Non Blocking Multicast

My current company has gone all in with Cisco on their IPFM (IP Fabric for Media) using a “Spine/Leaf” solution.  I put Spine/Leaf in quotes because it definitely isn’t traditional.  We have a chassis acting as the Spine with all of the Leafs attached. . . . which is pretty much just a standard deployment of a core switch with other switches attached to it.

Anyway the real reason we are doing this is for the NBM (Non Blocking Multicast) function.  To understand what this is you need to understand how multicast works today.  Today if you have a link with 10 gig link with 100 multicast groups on it and that link is at saturation but working fine, when you add the 101’s multicast it will break all the other 100 that were working perfectly fine before until you free up bandwidth on that link.

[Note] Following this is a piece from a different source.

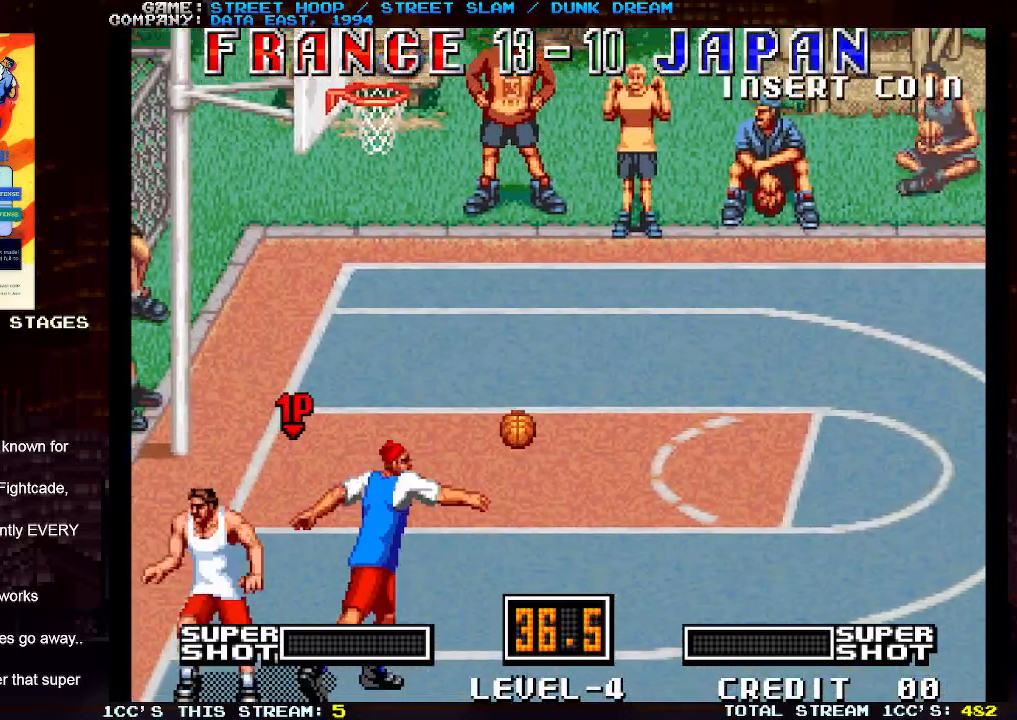
{"buttons": [], "left_stick": "left", "events": []}
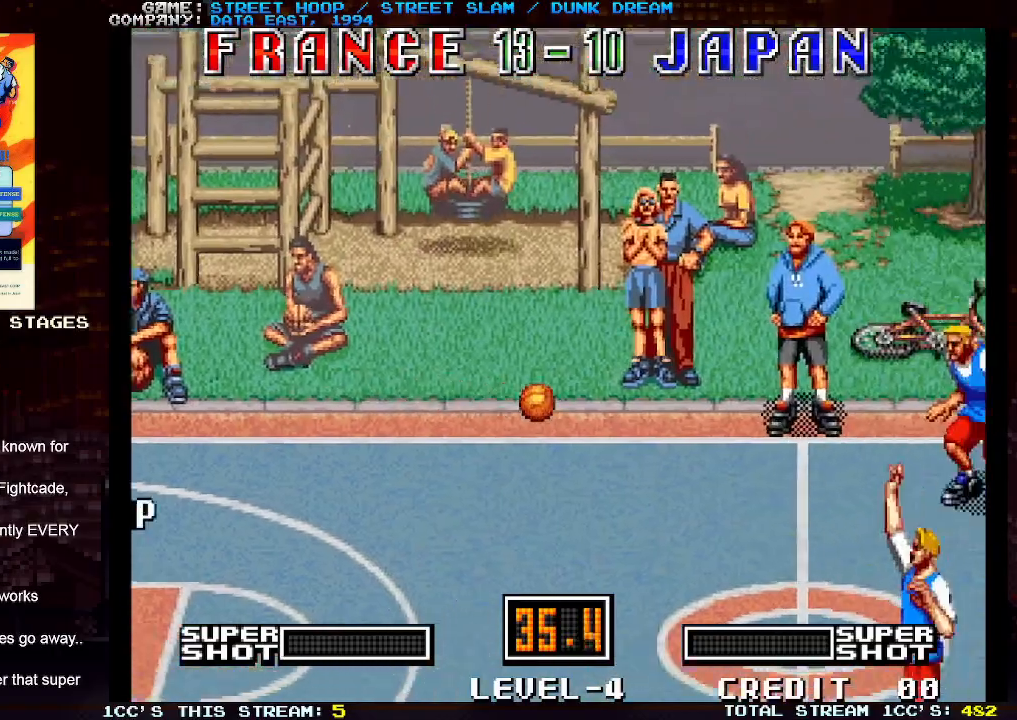
{"buttons": [], "left_stick": "left", "events": []}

With non blocking multicast the name is actually a little counter intuitive in this specific example.  It would block the 101’s stream because it would know that there isn’t enough bandwidth to continue without affecting other streams.  It knows the bandwidth amount due to policies you create.  You associate a multicast group with a policy and a bandwidth allocation to the policy.  If the calculation is more then what is available it will fail.

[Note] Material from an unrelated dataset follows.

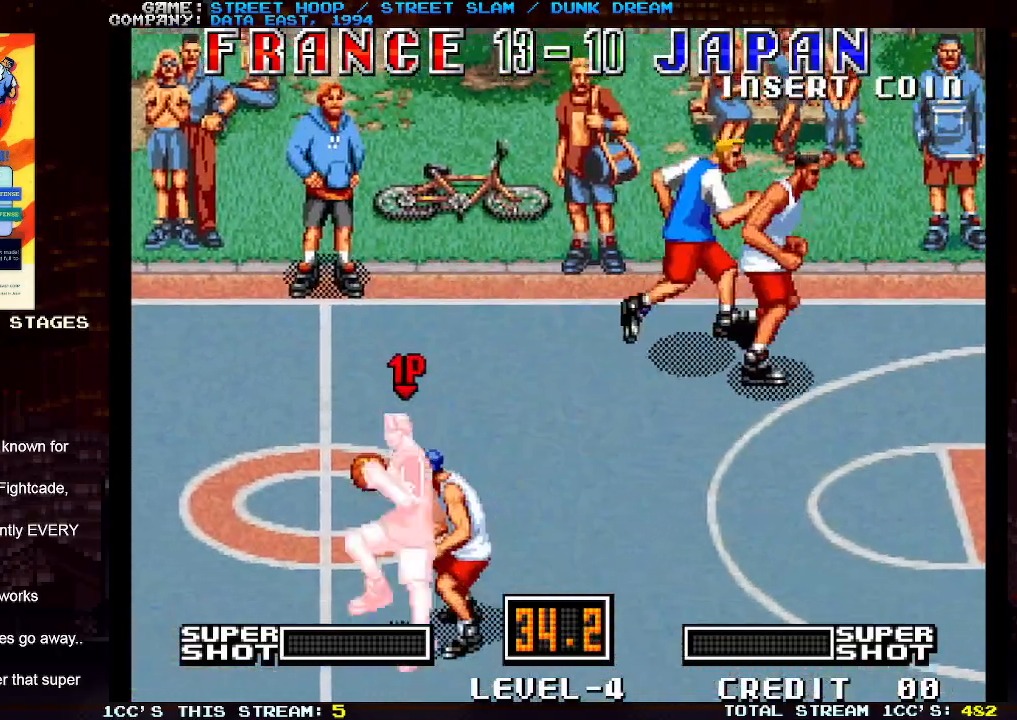
{"buttons": [], "left_stick": "left", "events": []}
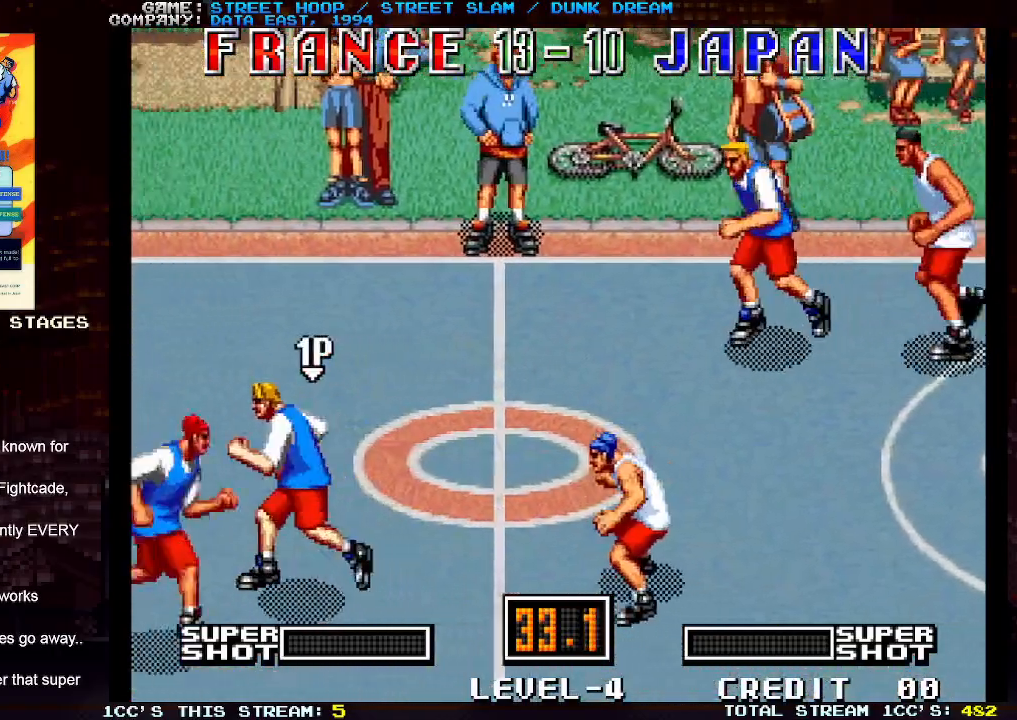
{"buttons": [], "left_stick": "left", "events": []}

This is looking at the NBM Bandwidth information at a leaf with devices pulling multicast groups in using the egress flow

In a different example which would be more typical of a Spine/Leaf setup, you will have multiple connections going down to multiple leafs.  NBM will distribute the traffic across the links accordingly so you will hopefully never have to block traffic on the link unless you get into over-subscription territory again for some reason.